Les bienfaits de l'amitié sur la santé

Conserver un réseau social sain et florissant peut aussi vous aider à rester en bonne santé, tant sur le plan psychologique que physique.

La Dre Michaela Hynie étudie le concept d'inclusion sociale parmi la population des nouveaux immigrants et des personnes âgées. Cette professeure agrégée de la faculté de santé de l'Université York à Toronto est consciente que les problèmes de santé mentale, le manque d'accès au transport, les barrières linguistiques et les problèmes liés à la mobilité sont des obstacles à l'inclusion des personnes au sein d'un groupe social. Elle a d'ailleurs pu en constater directement des conséquences.

« N'importe qui peut se sentir [isolé]. Cependant, certaines situations peuvent rendre certaines personnes encore plus vulnérables », affirme la Dre Hynie. « Une mauvaise connaissance du français ou de l'anglais, par exemple, peut favoriser l'isolement. Les personnes qui ont la responsabilité de prendre soin des membres de leur famille ont moins l'occasion de sortir de chez elles. Il y a aussi les obstacles liés au transport. Si vous vivez dans un secteur où les services de transport en commun sont inadéquats et que vous n'avez pas d’auto, vous ne pouvez pas sortir pour rencontrer des gens. »

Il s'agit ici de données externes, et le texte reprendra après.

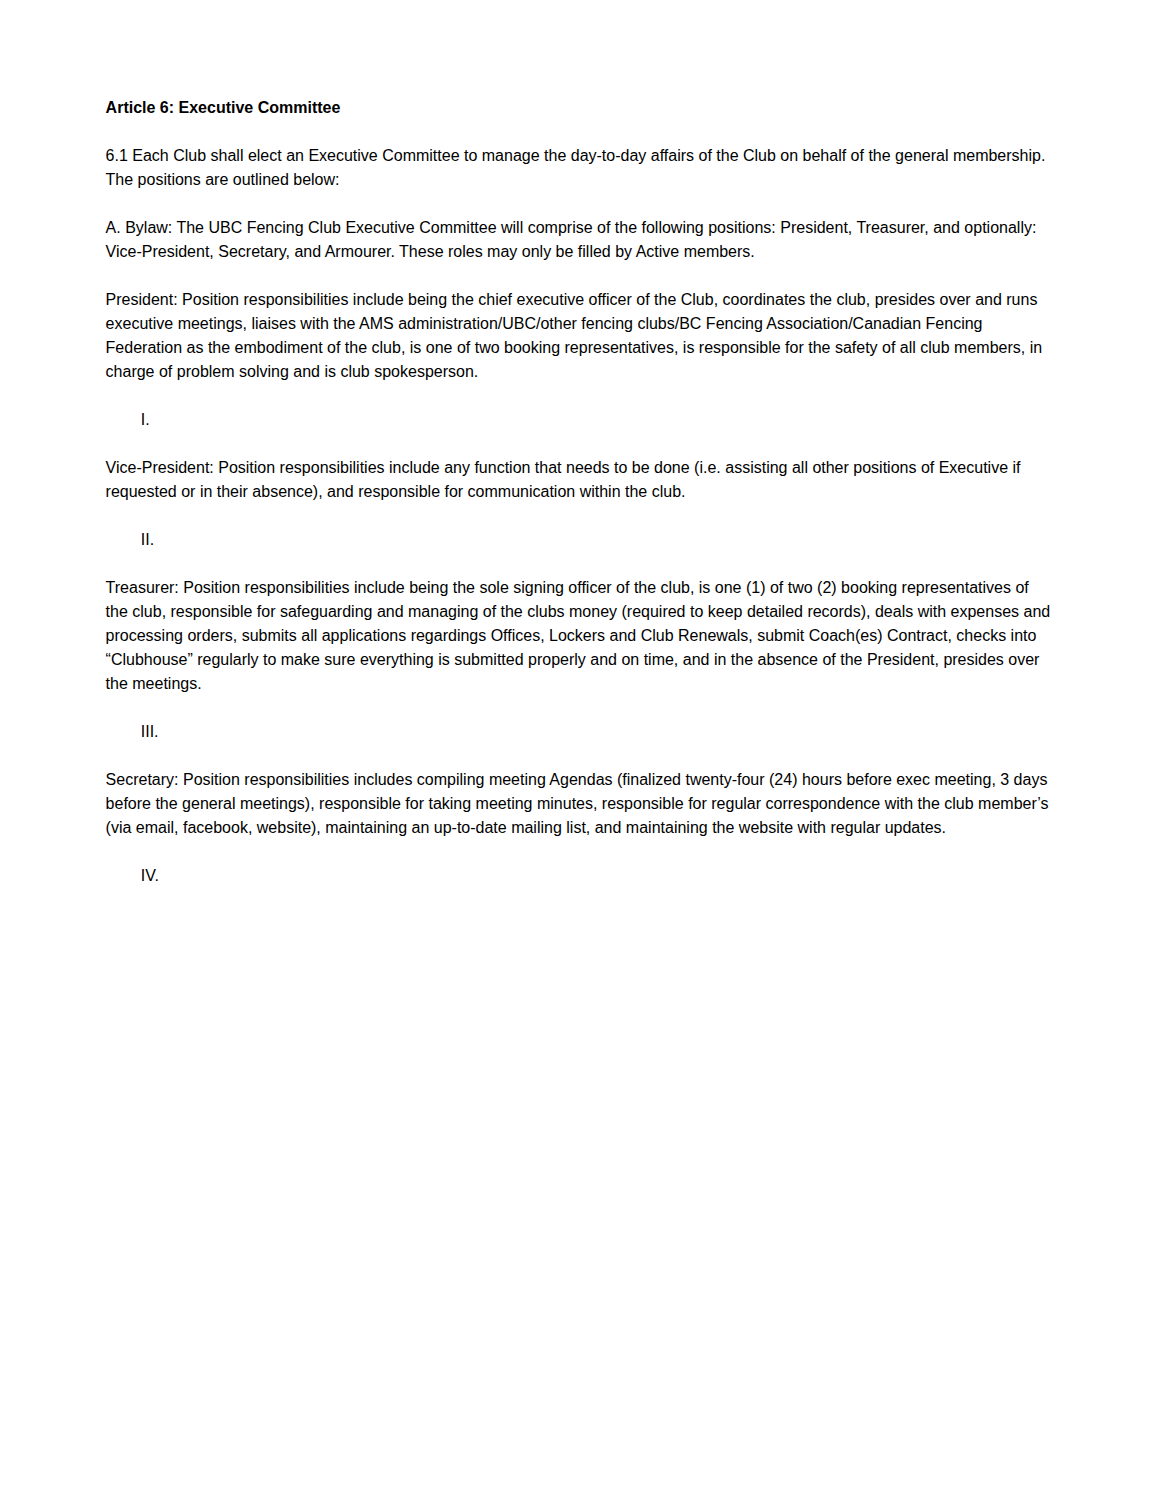Article 6: Executive Committee
6.1 Each Club shall elect an Executive Committee to manage the day-to-day affairs of the Club on behalf of the general membership. The positions are outlined below:
A. Bylaw: The UBC Fencing Club Executive Committee will comprise of the following positions: President, Treasurer, and optionally: Vice-President, Secretary, and Armourer. These roles may only be filled by Active members.
President: Position responsibilities include being the chief executive officer of the Club, coordinates the club, presides over and runs executive meetings, liaises with the AMS administration/UBC/other fencing clubs/BC Fencing Association/Canadian Fencing Federation as the embodiment of the club, is one of two booking representatives, is responsible for the safety of all club members, in charge of problem solving and is club spokesperson.
I.
Vice-President: Position responsibilities include any function that needs to be done (i.e. assisting all other positions of Executive if requested or in their absence), and responsible for communication within the club.
II.
Treasurer: Position responsibilities include being the sole signing officer of the club, is one (1) of two (2) booking representatives of the club, responsible for safeguarding and managing of the clubs money (required to keep detailed records), deals with expenses and processing orders, submits all applications regardings Offices, Lockers and Club Renewals, submit Coach(es) Contract, checks into “Clubhouse” regularly to make sure everything is submitted properly and on time, and in the absence of the President, presides over the meetings.
III.
Secretary: Position responsibilities includes compiling meeting Agendas (finalized twenty-four (24) hours before exec meeting, 3 days before the general meetings), responsible for taking meeting minutes, responsible for regular correspondence with the club member’s (via email, facebook, website), maintaining an up-to-date mailing list, and maintaining the website with regular updates.
IV.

La Dre Hynie a été encouragée par les résultats d'un récent programme mis sur pied par l'Association canadienne pour la santé mentale intitulé « Minding our bodies ». Cette série de projets a pour but de promouvoir une saine alimentation et une vie active auprès des personnes atteintes de maladie mentale afin d'améliorer leur état de santé.

« Il était bien sûr important de créer de nouvelles possibilités d'activité physique et de leur montrer à cuisiner; mais ce sont surtout les liens créés grâce à ces activités qui ont été la clé de leur réussite », affirme la Dre Hynie. « Ils ont aidé les gens à se sentir mieux. »

Les participants, dont la plupart souffrent d'une maladie mentale comme la dépression ou la schizophrénie, n'ont pas seulement cuisiné ou fait de l'exercice; ils se sont fait des amis.

Les bienfaits des réseaux sociaux

Les relations sociales sont bonnes pour notre santé. Elles aident à réduire le niveau d'anxiété et les symptômes de la dépression et fournissent un soutien quand les choses deviennent difficiles.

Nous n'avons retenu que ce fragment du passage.